秀岳館vsいなべ総合
秀岳館、相手応援に屈せず 怒涛の集中打!

木本 凌雅(秀岳館)
秀岳館が序盤に2点入れ、いなべ総合が4回に1点返し、2対1のまま終盤に突入するという緊迫したゲームになった。秀岳館の左腕・田浦 文丸(2年)はまとまったフォームと170センチの上背のため技巧派に見えるが、ストレート主体の小気味のいいピッチングを身上とし、ストレートは最速141キロを計測。
この力の投球の前にいなべ総合は3回までパーフェクトに抑えられ、ようやく初ヒットが出たのは4回裏。エラーで出塁の1番奥村 拓希(3年)を一塁に置き、3番神田 将嗣(3年)がライトに二塁打を放って奥村が生還した。このあと4番打者に死球を与えたところで田浦を降ろして二番手、中井 雄亮(3年)をマウンドに送るのだが、こちらは上背が186センチのどちらかというと技巧色の強い左腕。この中井のストレートとチェンジアップを主体にしたピッチングの前にいなべ総合はゼロ行進を続ける。
2対1の膠着状態を打ち破ったのは秀岳館だ。8回表、2番松尾 大河(3年)がセンター前にヒット、3番がエラーで生きて、一死一、二塁から、5番天本昂佑(3年)が初球スライダーをおっつけてライト前に運び待望の中押し点が入る。
秀岳館の攻勢は9回にも続く。四球とバントで1死二塁となって1番秀岳館原田拓実(3年)が3ボールから右中間の最深部に運ぶ三塁打を放って1点、さらに2番松尾が2ボールから三塁線を抜く二塁打を放って1点を追加し、2死後、九鬼がフルカウントから左中間に二塁打を放っていなべ総合を突き放した。

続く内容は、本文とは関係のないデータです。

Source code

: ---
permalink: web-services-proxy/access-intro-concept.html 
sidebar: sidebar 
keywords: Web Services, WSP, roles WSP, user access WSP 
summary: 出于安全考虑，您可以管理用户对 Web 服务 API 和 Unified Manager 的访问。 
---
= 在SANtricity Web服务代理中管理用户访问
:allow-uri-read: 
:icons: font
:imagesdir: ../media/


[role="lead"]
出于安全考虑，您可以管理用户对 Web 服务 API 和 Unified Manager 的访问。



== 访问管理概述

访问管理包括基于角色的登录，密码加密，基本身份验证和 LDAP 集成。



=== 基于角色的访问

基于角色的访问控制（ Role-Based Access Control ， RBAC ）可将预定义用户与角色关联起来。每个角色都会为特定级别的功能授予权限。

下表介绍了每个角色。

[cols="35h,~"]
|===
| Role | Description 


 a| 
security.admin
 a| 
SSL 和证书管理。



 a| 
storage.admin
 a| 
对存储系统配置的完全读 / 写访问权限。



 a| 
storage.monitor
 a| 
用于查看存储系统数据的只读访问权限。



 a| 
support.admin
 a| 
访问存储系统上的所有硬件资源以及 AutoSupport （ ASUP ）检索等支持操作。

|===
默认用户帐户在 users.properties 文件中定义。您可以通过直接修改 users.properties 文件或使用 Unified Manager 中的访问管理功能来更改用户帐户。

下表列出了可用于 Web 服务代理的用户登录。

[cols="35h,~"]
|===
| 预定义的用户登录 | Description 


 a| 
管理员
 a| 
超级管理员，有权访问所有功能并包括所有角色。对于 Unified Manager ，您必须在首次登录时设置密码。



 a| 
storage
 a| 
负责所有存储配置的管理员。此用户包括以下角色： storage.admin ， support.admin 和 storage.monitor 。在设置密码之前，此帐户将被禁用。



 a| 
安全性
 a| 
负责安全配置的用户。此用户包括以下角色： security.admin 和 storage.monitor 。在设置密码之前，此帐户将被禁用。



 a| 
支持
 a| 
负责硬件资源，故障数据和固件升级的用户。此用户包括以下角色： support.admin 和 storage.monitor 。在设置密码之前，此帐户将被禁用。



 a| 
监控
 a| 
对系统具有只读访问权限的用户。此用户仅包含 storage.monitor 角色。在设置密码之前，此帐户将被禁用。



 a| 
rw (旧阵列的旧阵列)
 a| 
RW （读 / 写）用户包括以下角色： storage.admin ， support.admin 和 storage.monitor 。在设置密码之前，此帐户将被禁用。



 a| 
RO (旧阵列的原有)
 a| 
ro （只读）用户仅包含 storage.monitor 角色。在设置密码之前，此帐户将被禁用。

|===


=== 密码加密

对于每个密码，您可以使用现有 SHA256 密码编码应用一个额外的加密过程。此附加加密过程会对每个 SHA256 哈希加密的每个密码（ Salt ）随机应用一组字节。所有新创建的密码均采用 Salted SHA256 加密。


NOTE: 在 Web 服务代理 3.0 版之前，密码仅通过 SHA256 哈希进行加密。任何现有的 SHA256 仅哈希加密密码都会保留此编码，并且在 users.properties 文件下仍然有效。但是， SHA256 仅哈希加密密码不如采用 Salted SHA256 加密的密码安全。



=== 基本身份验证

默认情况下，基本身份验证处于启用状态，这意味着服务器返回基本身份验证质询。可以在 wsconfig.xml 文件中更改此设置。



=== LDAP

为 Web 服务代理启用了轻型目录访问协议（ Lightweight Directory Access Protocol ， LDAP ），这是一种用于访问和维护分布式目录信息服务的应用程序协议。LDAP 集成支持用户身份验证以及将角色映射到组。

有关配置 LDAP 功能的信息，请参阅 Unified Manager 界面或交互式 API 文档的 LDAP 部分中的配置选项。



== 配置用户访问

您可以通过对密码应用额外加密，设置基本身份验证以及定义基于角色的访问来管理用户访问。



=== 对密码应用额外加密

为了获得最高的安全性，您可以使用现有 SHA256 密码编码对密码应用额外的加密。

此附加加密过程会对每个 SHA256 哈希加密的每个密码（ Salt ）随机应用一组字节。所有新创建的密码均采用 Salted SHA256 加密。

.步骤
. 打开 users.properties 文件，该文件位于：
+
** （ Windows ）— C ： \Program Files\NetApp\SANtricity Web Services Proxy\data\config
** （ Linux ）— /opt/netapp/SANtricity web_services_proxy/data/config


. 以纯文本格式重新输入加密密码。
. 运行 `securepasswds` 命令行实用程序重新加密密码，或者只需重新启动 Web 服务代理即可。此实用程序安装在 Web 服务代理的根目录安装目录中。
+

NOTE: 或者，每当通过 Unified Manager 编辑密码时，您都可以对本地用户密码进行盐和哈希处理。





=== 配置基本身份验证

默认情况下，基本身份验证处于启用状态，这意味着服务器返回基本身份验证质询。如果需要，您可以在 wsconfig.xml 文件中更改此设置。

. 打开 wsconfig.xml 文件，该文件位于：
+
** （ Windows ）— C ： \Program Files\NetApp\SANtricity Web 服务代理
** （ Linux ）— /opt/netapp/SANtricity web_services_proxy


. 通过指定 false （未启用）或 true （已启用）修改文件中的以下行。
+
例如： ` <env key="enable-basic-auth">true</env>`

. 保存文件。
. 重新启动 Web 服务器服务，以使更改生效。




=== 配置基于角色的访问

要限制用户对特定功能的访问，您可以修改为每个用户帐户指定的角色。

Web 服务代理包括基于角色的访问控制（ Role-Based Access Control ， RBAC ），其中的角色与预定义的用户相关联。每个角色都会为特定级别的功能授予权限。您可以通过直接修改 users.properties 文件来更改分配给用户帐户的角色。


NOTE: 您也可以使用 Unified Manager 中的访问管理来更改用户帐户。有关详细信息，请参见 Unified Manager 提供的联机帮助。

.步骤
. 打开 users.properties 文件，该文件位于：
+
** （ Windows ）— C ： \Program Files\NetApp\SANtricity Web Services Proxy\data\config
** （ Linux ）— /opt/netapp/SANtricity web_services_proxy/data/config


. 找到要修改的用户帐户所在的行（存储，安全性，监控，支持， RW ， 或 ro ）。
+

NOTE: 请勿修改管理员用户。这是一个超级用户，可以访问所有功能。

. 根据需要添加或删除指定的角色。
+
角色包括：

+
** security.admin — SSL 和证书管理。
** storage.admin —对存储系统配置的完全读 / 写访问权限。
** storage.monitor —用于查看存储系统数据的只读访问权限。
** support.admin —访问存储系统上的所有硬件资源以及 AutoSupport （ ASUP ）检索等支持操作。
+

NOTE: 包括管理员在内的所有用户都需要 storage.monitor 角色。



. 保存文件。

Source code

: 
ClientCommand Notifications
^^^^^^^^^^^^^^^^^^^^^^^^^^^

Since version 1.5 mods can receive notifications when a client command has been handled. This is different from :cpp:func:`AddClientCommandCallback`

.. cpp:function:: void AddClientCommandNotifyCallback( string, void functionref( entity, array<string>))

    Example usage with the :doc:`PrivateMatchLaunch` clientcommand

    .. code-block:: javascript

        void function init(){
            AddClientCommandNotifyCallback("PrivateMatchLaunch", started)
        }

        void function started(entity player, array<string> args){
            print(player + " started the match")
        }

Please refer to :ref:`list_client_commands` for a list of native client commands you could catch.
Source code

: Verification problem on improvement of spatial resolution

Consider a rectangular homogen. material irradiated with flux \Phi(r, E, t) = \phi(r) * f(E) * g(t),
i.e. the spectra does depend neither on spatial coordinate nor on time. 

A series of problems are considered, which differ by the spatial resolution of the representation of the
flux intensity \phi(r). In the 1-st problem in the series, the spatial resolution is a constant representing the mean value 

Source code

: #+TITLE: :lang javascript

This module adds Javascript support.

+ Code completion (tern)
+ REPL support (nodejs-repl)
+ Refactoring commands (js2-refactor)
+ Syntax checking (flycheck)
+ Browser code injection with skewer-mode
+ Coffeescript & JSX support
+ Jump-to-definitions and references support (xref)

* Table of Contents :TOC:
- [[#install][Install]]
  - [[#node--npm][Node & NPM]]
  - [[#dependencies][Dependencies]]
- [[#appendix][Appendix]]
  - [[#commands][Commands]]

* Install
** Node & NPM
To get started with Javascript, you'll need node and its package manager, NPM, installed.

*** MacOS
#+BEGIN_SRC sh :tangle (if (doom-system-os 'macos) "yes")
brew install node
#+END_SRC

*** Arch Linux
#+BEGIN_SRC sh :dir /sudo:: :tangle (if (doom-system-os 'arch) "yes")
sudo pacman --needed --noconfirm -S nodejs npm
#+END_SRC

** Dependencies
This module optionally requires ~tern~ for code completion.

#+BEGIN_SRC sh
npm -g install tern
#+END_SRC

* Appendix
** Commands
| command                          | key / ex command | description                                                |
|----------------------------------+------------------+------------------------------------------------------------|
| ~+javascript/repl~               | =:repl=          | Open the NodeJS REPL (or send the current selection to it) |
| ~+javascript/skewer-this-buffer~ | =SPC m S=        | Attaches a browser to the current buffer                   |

この怒濤の背景には、応援に対する反発があったのではないかと思う。実は7回からいなべ総合の攻撃のとき、タオルを振る応援を三塁側アルプスはもちろん、バックネット裏の一般ファンまで一緒になってやっていた。2日前の東邦vs八戸学院光星戦で話題になった「1対100」の公開処刑のような一方的な応援風景だ。
8回の初球を打った天本のタイムリー、9回の原田、松尾のファーストストライク打ちにはそういう応援に対する「怒り」のメッセージがあったと私は思っている。
プレーに注目すると、最近の高校生の自由闊達ぶりには驚かされる。いなべ総合のキャッチャー、渡邉雄太(3年)は座ったまま二塁に送球しイニング間で1.97秒を計測、2回には九鬼の二盗を阻止しようとやはり座ったまま二塁に送球し、私の目にはアウトに見えた。それほど微妙なタイミングだった。
6回には天本のセンターへ抜けようかという打球をいなべ総合の二塁手、神田が逆シングルで追いついて、一塁に投げられないとみるとショートの守田 良真(3年)にトスして無走者の4-6-3を敢行。惜しくもアウトを取れなかったが、数年前に帝京がやって以来、久々に[stadium]甲子園[/stadium]で見るプレーで嬉しかった。